## Work instruction
Could you return all of the records exactly as they stand?

Supplied records: Begin

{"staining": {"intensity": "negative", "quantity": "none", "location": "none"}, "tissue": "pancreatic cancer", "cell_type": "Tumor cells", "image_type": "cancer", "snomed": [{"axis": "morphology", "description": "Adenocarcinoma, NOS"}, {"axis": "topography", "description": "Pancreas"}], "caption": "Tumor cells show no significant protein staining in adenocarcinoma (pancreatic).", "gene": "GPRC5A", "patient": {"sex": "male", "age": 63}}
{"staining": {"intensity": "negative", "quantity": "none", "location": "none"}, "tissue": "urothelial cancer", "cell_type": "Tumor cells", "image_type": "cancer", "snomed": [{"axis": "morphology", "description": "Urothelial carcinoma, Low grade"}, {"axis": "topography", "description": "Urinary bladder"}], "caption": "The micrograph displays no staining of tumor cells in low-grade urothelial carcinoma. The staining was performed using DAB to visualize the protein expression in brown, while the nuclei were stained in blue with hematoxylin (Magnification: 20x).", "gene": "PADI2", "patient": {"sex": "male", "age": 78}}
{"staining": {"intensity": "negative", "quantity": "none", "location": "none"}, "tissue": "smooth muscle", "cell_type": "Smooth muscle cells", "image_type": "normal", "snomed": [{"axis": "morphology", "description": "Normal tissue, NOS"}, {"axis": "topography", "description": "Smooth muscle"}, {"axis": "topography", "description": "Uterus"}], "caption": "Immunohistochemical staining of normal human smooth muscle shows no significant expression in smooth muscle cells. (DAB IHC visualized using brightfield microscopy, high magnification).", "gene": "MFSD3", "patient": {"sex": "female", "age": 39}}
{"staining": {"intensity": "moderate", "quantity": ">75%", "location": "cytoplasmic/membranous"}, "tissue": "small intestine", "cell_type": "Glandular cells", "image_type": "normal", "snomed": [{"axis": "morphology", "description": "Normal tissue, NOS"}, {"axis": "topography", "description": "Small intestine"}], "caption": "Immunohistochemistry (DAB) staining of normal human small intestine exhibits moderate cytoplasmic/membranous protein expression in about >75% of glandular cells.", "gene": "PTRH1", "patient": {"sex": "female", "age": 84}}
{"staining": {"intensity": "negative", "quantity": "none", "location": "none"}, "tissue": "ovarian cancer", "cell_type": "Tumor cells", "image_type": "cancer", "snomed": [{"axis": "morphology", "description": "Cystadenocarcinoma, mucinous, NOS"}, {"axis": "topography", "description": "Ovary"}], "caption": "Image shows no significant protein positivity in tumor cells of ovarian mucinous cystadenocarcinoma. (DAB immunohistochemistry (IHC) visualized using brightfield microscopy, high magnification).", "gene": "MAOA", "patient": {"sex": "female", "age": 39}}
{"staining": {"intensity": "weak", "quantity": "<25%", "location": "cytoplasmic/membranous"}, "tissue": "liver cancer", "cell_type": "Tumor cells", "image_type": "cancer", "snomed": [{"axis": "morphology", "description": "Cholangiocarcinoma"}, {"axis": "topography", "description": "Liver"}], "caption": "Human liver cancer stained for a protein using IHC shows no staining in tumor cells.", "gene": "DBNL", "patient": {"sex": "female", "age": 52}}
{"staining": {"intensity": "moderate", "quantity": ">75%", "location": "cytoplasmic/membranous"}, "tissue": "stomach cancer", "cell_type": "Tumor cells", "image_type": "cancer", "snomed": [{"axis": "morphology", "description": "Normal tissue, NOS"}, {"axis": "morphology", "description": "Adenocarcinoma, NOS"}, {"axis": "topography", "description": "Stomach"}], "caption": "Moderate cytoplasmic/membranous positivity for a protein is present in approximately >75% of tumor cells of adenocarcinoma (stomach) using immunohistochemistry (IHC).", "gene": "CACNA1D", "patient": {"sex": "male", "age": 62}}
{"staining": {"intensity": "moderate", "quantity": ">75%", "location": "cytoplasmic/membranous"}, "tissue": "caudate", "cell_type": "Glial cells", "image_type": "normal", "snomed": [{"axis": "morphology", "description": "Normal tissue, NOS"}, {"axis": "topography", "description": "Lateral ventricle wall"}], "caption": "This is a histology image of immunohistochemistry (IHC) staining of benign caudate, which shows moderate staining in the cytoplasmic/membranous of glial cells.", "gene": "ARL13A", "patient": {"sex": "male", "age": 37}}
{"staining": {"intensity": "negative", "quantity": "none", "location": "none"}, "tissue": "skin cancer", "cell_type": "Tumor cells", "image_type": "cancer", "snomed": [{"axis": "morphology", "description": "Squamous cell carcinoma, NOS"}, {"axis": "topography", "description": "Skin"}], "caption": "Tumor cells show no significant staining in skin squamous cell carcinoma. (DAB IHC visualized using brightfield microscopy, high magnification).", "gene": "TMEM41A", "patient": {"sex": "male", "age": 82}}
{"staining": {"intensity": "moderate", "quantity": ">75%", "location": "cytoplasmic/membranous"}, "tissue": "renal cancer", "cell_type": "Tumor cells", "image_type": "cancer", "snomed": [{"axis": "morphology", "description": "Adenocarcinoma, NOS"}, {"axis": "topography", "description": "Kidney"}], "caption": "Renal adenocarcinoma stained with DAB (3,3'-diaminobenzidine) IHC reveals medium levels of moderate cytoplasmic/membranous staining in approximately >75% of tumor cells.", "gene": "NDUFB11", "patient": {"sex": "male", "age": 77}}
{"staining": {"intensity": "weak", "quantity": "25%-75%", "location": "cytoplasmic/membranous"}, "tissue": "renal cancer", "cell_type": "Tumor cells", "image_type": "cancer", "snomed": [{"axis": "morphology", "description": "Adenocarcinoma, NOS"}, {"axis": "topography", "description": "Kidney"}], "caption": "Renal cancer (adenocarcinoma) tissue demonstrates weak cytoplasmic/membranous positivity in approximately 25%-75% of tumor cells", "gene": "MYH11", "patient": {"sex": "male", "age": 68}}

Supplied records: End

## Answer area
{"staining": {"intensity": "negative", "quantity": "none", "location": "none"}, "tissue": "pancreatic cancer", "cell_type": "Tumor cells", "image_type": "cancer", "snomed": [{"axis": "morphology", "description": "Adenocarcinoma, NOS"}, {"axis": "topography", "description": "Pancreas"}], "caption": "Tumor cells show no significant protein staining in adenocarcinoma (pancreatic).", "gene": "GPRC5A", "patient": {"sex": "male", "age": 63}}
{"staining": {"intensity": "negative", "quantity": "none", "location": "none"}, "tissue": "urothelial cancer", "cell_type": "Tumor cells", "image_type": "cancer", "snomed": [{"axis": "morphology", "description": "Urothelial carcinoma, Low grade"}, {"axis": "topography", "description": "Urinary bladder"}], "caption": "The micrograph displays no staining of tumor cells in low-grade urothelial carcinoma. The staining was performed using DAB to visualize the protein expression in brown, while the nuclei were stained in blue with hematoxylin (Magnification: 20x).", "gene": "PADI2", "patient": {"sex": "male", "age": 78}}
{"staining": {"intensity": "negative", "quantity": "none", "location": "none"}, "tissue": "smooth muscle", "cell_type": "Smooth muscle cells", "image_type": "normal", "snomed": [{"axis": "morphology", "description": "Normal tissue, NOS"}, {"axis": "topography", "description": "Smooth muscle"}, {"axis": "topography", "description": "Uterus"}], "caption": "Immunohistochemical staining of normal human smooth muscle shows no significant expression in smooth muscle cells. (DAB IHC visualized using brightfield microscopy, high magnification).", "gene": "MFSD3", "patient": {"sex": "female", "age": 39}}
{"staining": {"intensity": "moderate", "quantity": ">75%", "location": "cytoplasmic/membranous"}, "tissue": "small intestine", "cell_type": "Glandular cells", "image_type": "normal", "snomed": [{"axis": "morphology", "description": "Normal tissue, NOS"}, {"axis": "topography", "description": "Small intestine"}], "caption": "Immunohistochemistry (DAB) staining of normal human small intestine exhibits moderate cytoplasmic/membranous protein expression in about >75% of glandular cells.", "gene": "PTRH1", "patient": {"sex": "female", "age": 84}}
{"staining": {"intensity": "negative", "quantity": "none", "location": "none"}, "tissue": "ovarian cancer", "cell_type": "Tumor cells", "image_type": "cancer", "snomed": [{"axis": "morphology", "description": "Cystadenocarcinoma, mucinous, NOS"}, {"axis": "topography", "description": "Ovary"}], "caption": "Image shows no significant protein positivity in tumor cells of ovarian mucinous cystadenocarcinoma. (DAB immunohistochemistry (IHC) visualized using brightfield microscopy, high magnification).", "gene": "MAOA", "patient": {"sex": "female", "age": 39}}
{"staining": {"intensity": "weak", "quantity": "<25%", "location": "cytoplasmic/membranous"}, "tissue": "liver cancer", "cell_type": "Tumor cells", "image_type": "cancer", "snomed": [{"axis": "morphology", "description": "Cholangiocarcinoma"}, {"axis": "topography", "description": "Liver"}], "caption": "Human liver cancer stained for a protein using IHC shows no staining in tumor cells.", "gene": "DBNL", "patient": {"sex": "female", "age": 52}}
{"staining": {"intensity": "moderate", "quantity": ">75%", "location": "cytoplasmic/membranous"}, "tissue": "stomach cancer", "cell_type": "Tumor cells", "image_type": "cancer", "snomed": [{"axis": "morphology", "description": "Normal tissue, NOS"}, {"axis": "morphology", "description": "Adenocarcinoma, NOS"}, {"axis": "topography", "description": "Stomach"}], "caption": "Moderate cytoplasmic/membranous positivity for a protein is present in approximately >75% of tumor cells of adenocarcinoma (stomach) using immunohistochemistry (IHC).", "gene": "CACNA1D", "patient": {"sex": "male", "age": 62}}
{"staining": {"intensity": "moderate", "quantity": ">75%", "location": "cytoplasmic/membranous"}, "tissue": "caudate", "cell_type": "Glial cells", "image_type": "normal", "snomed": [{"axis": "morphology", "description": "Normal tissue, NOS"}, {"axis": "topography", "description": "Lateral ventricle wall"}], "caption": "This is a histology image of immunohistochemistry (IHC) staining of benign caudate, which shows moderate staining in the cytoplasmic/membranous of glial cells.", "gene": "ARL13A", "patient": {"sex": "male", "age": 37}}
{"staining": {"intensity": "negative", "quantity": "none", "location": "none"}, "tissue": "skin cancer", "cell_type": "Tumor cells", "image_type": "cancer", "snomed": [{"axis": "morphology", "description": "Squamous cell carcinoma, NOS"}, {"axis": "topography", "description": "Skin"}], "caption": "Tumor cells show no significant staining in skin squamous cell carcinoma. (DAB IHC visualized using brightfield microscopy, high magnification).", "gene": "TMEM41A", "patient": {"sex": "male", "age": 82}}
{"staining": {"intensity": "moderate", "quantity": ">75%", "location": "cytoplasmic/membranous"}, "tissue": "renal cancer", "cell_type": "Tumor cells", "image_type": "cancer", "snomed": [{"axis": "morphology", "description": "Adenocarcinoma, NOS"}, {"axis": "topography", "description": "Kidney"}], "caption": "Renal adenocarcinoma stained with DAB (3,3'-diaminobenzidine) IHC reveals medium levels of moderate cytoplasmic/membranous staining in approximately >75% of tumor cells.", "gene": "NDUFB11", "patient": {"sex": "male", "age": 77}}
{"staining": {"intensity": "weak", "quantity": "25%-75%", "location": "cytoplasmic/membranous"}, "tissue": "renal cancer", "cell_type": "Tumor cells", "image_type": "cancer", "snomed": [{"axis": "morphology", "description": "Adenocarcinoma, NOS"}, {"axis": "topography", "description": "Kidney"}], "caption": "Renal cancer (adenocarcinoma) tissue demonstrates weak cytoplasmic/membranous positivity in approximately 25%-75% of tumor cells", "gene": "MYH11", "patient": {"sex": "male", "age": 68}}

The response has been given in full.